Upokorzeni Amerykanie w 1981 r. wprowadzili wreszcie do użytku swój pierwszy prom „Columbia”. Szybko stało się jasne, że (zgodnie z przepowiednią von Brauna) jest to urządzenie skomplikowane w obsłudze, drogie, awaryjne i nie wiadomo do czego mające służyć. Bo zarówno przy wynoszeniu satelitów, jak i przy budowie stacji kosmicznych klasyczne rakiety okazywały się tańsze i bardziej niezawodne. W efekcie USA wycofały się z programu, który uziemił ich kosmonautykę. Dziś, aby wysłać kosmonautę na orbitę, muszą prosić o przysługę Rosjan.

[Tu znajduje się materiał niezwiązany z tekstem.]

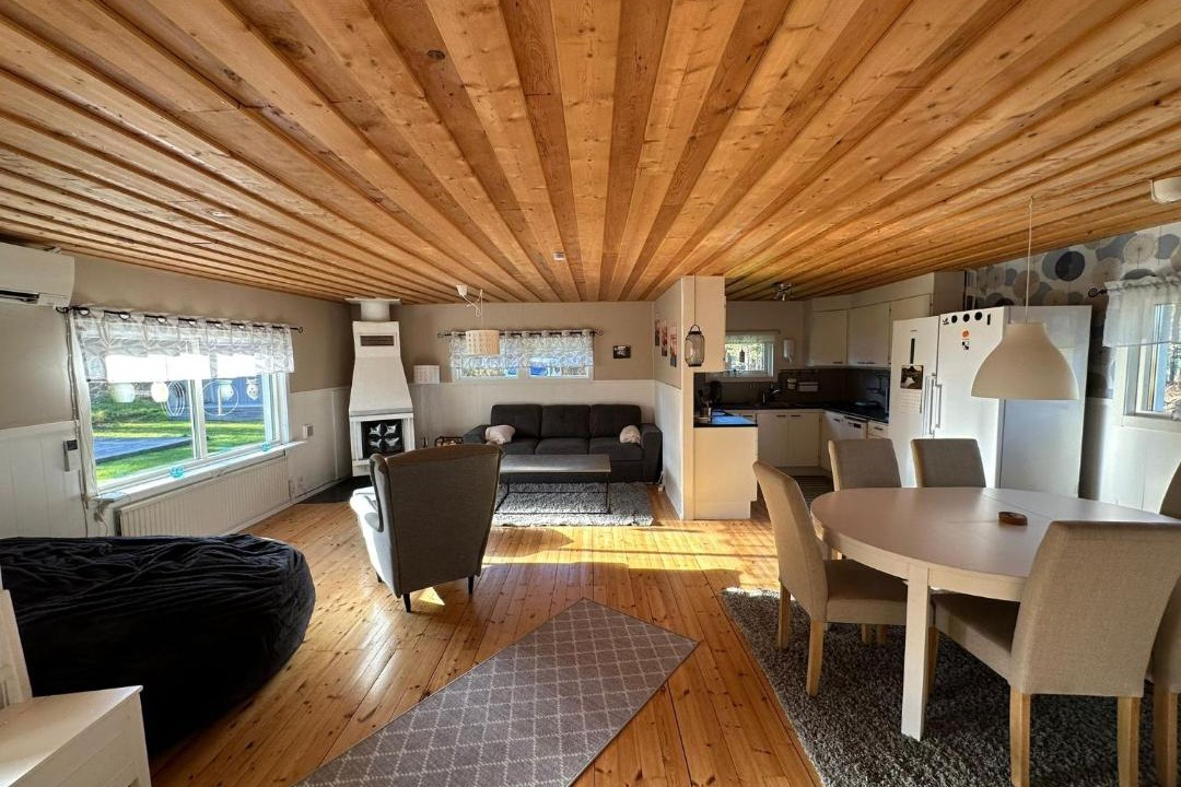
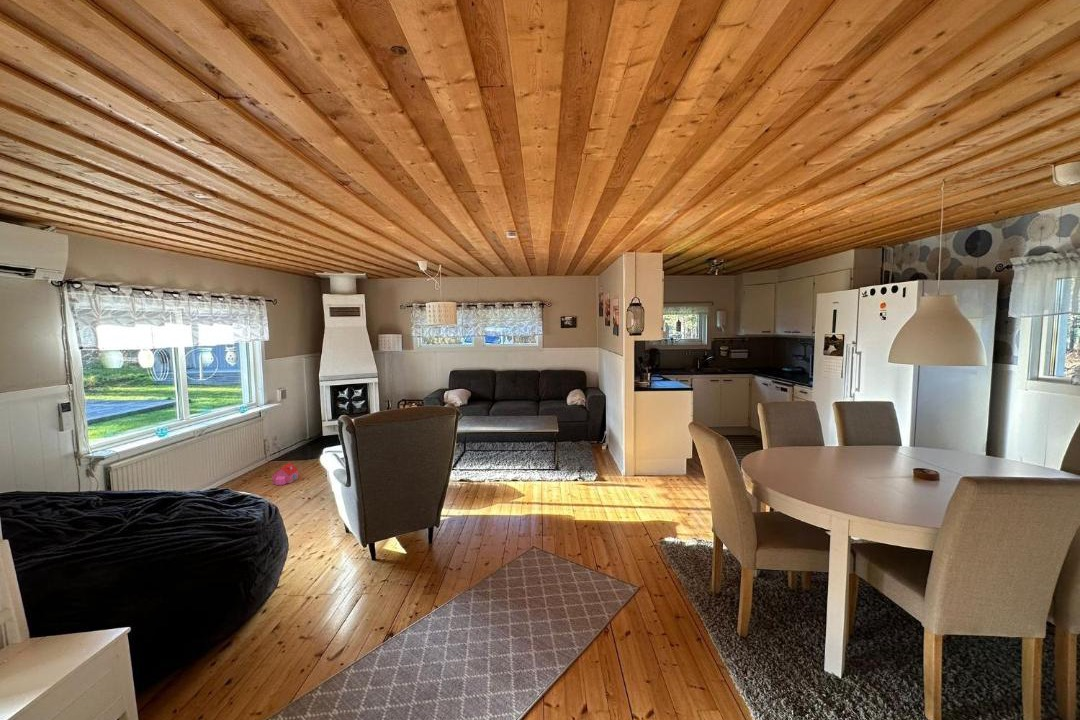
+ toy house [271,462,299,486]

40 lat temu, gdy ostatni człowiek na Księżycu Eugene Cernan tuż przed odlotem wsiadał do lądownika, oświadczył na pożegnanie: „Chciałbym podkreślić, że dzisiejsze dokonania Ameryki wytyczyły drogę człowiekowi jutra. Opuszczamy Księżyc i Taurus-Littrow, tak jak przybyliśmy, i jeśli Bóg zechce, powrócimy tu, niosąc całej ludzkości pokój i nadzieję”. Zapewne ludzie kiedyś wrócą na Srebrny Glob, lecz bardzo możliwe, że to już nie będą Amerykanie.